Having explained all this, we can now understand the difference between the verse "Noah walked with the L‑rd" (Gen. 6:1) and the verse in which Abraham describes himself in the words "G‑d before Whom I walked." (Gen. 24:40) Noah needed G‑d to "hold his hand", so to speak, whereas Abraham was self-propelled and took the initiative. Noah was afraid to mix with the corrupt society he lived in and isolated himself with only G‑d as his companion because he was afraid of the possible influence on him of contemporary society. Abraham was not only confident that he would not succumb to the corrupt society around him, but he tried to lead his fellow-men back to the path of monotheism and a life of good deeds. I have elaborated on this elsewhere. This is the plain meaning of those verses. Noah…relied on Divine Inspiration as the first step…

According to the path we generally follow, it will be shown that Noah's strength was not as great as Abraham's in other matters. Abraham had "awakened" himself to recognize and serve his Creator. As a result, he received considerable input via Divine Inspiration. This is what is meant when I said that rapprochement to G‑d must proceed from "the bottom up", i.e. man must be the initiator.

Noah, on the other hand, relied on Divine Inspiration as the first step. "Walking with G‑d" means after G‑d had inspired him first. The "awakening" came from Above.

On the verses "I regret that I created them (humanity). But Noah found ("matza" in Hebrew) favor in G‑d's eyes" (Genesis 6:7 and 8), Rav Kahanae comments (Bereishit Rabba 29:1) that the end of verse 6 shows that even Noah had not really been found to be worthy. He was "lucky" to have found favor in the eyes of G‑d. Noah "found favor" (passive), however G‑d did not "find" (anything of substance). The meaning is that Noah "found" that G‑d awakened him; G‑d, however, did not "find", i.e. did not see in Noah something He felt he had to "respond" to. The reverse was true of Abraham, as demonstrated by the verse we have quoted.

[Translated and adapted by Eliyahu Munk.]
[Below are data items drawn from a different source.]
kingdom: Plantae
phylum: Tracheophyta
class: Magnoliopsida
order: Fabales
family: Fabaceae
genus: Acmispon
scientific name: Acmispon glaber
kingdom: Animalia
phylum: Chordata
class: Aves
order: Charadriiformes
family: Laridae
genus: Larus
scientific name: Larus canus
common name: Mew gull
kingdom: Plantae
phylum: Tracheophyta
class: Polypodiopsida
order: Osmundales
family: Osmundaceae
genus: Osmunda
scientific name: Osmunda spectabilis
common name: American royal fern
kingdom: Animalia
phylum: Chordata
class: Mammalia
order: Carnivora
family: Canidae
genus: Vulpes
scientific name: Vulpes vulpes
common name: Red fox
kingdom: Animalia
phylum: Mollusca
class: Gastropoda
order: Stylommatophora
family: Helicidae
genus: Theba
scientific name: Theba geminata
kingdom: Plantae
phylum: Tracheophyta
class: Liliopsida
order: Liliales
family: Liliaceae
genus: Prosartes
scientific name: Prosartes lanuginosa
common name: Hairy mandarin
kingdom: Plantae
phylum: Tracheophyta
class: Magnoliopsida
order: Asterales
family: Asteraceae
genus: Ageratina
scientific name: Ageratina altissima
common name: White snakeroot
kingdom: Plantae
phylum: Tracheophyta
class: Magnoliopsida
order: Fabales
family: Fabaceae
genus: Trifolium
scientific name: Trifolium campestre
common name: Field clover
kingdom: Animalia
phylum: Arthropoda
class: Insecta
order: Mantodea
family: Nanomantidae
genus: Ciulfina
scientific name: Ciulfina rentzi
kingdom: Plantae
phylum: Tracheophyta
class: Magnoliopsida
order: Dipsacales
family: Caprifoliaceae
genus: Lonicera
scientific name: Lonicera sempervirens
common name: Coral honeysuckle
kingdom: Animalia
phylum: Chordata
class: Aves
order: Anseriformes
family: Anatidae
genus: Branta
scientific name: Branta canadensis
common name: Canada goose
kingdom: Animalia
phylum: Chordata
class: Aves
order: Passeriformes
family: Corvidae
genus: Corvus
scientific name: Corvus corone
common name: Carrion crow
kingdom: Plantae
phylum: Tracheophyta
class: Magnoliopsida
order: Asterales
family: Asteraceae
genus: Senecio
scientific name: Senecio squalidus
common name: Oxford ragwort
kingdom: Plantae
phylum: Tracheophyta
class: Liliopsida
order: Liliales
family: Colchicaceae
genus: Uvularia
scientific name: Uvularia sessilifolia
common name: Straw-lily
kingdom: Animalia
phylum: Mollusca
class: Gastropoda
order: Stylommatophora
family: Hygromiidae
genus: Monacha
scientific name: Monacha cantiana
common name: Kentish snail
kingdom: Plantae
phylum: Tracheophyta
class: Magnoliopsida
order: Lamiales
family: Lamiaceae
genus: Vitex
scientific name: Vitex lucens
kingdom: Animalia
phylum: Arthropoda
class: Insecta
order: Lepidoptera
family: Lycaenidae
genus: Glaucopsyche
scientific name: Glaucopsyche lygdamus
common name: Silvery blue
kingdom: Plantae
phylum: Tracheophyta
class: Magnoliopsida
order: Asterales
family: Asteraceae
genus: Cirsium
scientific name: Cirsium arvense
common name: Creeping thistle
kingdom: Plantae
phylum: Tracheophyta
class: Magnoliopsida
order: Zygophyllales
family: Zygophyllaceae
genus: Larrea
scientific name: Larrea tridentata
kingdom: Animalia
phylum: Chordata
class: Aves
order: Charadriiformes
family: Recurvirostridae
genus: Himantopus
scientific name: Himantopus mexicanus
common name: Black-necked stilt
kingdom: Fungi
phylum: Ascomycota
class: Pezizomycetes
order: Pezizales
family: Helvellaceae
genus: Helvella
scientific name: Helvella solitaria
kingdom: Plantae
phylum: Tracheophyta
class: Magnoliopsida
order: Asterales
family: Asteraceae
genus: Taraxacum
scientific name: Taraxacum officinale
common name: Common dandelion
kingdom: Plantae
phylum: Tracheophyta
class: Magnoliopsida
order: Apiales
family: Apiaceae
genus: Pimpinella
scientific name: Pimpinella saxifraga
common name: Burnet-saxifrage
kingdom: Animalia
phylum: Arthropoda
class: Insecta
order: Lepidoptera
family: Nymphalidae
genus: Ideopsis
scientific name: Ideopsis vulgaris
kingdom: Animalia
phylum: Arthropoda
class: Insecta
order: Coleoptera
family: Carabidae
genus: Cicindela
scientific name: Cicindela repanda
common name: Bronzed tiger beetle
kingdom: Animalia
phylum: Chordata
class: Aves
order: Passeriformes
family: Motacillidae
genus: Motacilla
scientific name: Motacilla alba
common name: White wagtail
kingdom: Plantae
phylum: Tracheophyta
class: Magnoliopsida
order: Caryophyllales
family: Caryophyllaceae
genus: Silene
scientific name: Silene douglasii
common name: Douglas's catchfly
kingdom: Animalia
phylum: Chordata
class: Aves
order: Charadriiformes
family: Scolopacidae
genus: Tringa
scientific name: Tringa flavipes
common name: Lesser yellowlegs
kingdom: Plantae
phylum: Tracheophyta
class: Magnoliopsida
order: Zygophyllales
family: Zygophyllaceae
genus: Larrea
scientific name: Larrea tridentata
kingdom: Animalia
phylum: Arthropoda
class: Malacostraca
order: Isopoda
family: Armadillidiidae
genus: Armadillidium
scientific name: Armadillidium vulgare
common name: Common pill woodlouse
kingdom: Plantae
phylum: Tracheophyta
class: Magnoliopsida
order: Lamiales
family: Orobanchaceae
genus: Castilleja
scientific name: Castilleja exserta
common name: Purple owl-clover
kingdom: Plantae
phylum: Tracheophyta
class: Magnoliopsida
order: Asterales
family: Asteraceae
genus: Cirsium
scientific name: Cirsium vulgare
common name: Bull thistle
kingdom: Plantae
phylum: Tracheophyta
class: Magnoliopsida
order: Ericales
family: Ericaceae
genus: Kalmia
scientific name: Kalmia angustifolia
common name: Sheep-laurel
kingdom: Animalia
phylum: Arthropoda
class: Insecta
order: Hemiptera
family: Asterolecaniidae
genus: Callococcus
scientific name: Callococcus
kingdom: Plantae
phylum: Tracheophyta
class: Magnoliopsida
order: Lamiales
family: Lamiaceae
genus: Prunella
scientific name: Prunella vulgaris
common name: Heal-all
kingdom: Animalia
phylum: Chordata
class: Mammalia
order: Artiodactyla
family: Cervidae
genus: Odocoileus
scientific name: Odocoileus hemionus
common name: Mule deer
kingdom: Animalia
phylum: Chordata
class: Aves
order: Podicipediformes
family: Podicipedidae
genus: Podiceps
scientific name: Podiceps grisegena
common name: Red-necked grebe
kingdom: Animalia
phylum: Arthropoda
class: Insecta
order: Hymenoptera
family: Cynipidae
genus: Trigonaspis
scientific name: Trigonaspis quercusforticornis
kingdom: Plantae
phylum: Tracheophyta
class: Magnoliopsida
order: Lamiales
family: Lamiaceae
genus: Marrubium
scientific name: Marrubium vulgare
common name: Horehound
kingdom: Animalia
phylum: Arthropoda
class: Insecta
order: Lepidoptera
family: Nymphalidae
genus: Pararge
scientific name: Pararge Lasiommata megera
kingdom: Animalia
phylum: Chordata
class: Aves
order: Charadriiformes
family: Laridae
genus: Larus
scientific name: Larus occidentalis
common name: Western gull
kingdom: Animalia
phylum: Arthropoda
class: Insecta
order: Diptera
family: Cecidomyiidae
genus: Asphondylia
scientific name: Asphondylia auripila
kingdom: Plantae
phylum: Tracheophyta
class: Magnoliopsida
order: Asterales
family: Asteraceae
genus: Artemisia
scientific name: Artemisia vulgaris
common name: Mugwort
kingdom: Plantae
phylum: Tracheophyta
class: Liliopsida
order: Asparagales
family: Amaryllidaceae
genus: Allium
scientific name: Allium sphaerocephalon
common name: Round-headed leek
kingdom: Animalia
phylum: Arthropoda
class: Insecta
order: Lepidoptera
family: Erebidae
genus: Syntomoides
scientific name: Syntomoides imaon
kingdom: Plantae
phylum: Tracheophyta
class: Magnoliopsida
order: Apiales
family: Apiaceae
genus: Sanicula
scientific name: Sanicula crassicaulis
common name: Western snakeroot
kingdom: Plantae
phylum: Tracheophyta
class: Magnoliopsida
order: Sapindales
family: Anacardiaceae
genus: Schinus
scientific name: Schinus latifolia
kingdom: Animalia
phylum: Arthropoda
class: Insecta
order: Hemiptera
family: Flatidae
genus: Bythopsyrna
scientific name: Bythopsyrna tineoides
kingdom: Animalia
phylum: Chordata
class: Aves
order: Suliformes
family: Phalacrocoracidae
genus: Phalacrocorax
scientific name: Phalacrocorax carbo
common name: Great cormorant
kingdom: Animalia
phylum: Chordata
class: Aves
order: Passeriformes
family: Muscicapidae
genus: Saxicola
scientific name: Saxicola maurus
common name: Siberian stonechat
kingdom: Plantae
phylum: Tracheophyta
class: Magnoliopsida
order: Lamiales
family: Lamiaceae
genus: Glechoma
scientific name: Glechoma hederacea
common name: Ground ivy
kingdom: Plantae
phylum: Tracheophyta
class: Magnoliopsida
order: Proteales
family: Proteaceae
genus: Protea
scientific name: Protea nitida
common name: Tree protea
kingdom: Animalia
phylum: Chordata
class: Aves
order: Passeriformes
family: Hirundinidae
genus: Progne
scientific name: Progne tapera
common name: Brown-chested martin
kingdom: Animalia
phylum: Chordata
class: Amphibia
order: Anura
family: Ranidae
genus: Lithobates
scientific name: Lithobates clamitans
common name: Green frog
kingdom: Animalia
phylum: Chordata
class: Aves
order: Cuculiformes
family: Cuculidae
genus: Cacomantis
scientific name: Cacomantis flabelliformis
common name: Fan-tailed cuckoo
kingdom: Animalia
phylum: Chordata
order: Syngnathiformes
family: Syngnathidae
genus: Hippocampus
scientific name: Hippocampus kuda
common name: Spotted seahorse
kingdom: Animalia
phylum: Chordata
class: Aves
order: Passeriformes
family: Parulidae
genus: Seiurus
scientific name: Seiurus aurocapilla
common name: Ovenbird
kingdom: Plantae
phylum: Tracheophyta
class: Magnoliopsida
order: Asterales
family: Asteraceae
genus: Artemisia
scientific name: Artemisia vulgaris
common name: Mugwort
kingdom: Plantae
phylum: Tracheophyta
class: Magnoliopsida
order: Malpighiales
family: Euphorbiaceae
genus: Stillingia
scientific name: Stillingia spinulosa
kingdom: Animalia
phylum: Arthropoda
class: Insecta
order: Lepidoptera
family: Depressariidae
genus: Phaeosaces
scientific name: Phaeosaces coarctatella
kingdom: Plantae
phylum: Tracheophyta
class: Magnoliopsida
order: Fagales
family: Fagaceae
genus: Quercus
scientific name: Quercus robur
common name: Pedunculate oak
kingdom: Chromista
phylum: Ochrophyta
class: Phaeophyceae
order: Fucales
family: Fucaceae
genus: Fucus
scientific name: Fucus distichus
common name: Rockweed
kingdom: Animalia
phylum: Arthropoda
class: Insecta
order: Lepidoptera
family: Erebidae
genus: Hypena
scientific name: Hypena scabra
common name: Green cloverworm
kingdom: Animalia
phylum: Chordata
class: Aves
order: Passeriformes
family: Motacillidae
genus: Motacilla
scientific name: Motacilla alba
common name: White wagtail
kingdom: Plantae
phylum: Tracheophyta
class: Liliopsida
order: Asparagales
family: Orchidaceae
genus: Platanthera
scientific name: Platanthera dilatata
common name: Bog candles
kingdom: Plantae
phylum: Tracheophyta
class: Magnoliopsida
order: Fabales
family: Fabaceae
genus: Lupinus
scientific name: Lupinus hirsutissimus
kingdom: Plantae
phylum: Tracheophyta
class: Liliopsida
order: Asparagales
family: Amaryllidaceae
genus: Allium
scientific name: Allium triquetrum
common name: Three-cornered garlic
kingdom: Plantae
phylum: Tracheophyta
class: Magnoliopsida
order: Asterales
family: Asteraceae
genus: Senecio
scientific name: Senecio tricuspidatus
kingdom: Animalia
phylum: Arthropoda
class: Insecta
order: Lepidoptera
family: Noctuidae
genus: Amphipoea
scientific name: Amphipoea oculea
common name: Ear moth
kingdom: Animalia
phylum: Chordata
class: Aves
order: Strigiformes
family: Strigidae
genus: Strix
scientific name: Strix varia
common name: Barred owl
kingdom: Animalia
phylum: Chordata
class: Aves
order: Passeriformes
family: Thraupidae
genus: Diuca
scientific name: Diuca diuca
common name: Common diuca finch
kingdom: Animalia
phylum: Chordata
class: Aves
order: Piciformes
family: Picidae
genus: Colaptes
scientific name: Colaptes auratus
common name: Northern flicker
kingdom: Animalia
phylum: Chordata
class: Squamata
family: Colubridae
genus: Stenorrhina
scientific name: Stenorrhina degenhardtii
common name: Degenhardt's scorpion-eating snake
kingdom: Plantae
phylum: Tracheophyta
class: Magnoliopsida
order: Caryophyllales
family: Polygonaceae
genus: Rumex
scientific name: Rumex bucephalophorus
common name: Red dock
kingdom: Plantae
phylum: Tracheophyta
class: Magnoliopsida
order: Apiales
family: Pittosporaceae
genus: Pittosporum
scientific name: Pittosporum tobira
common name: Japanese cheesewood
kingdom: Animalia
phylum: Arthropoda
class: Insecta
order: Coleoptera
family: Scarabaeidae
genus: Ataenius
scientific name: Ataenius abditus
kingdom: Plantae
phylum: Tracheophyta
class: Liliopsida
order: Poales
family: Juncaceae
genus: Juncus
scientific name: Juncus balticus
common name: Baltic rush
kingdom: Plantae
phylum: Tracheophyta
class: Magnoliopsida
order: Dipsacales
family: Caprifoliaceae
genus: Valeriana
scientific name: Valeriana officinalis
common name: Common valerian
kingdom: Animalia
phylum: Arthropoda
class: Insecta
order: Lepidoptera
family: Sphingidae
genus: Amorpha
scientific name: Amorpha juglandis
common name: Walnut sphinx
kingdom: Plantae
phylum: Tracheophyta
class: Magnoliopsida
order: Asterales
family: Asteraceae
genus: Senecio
Rabbi Isaiah HaLevi Horowitz [5320/1560 - 11 Nissan 5390/1630] served many years as chief rabbi in Frankfurt and then Prague, his birthplace. In 1621 he moved to Israel and became the chief rabbi of Jerusalem. He is best known as the author of Shenei Luchot HaBrit, a work of Scripture commentary and Jewish Law, and is usually referred to as "the SHeLaH", the acronym of its title.
He lived the last years of his life in Tzefat although his burial place is in Tiberias, only a few meters from the tomb of the Rambam. It is a popular pilgrimage site, especially on Erev Rosh Chodesh Sivan, which he himself recommended as a propitious time for saying the special prayer for success in educating one’s children that he composed.
Eliyahu Munk, the translator, was born in Frankfurt, and emigrated to England as a young man, later moving to Toronto. After retiring from education and moving to Israel in 1978, he began an extraordinary second career as a translator, publishing English versions of the Torah commentaries of Rabbeinu Bechayei, Akeidat Yitzchak, Shelah, Alshich and Ohr Hachaim.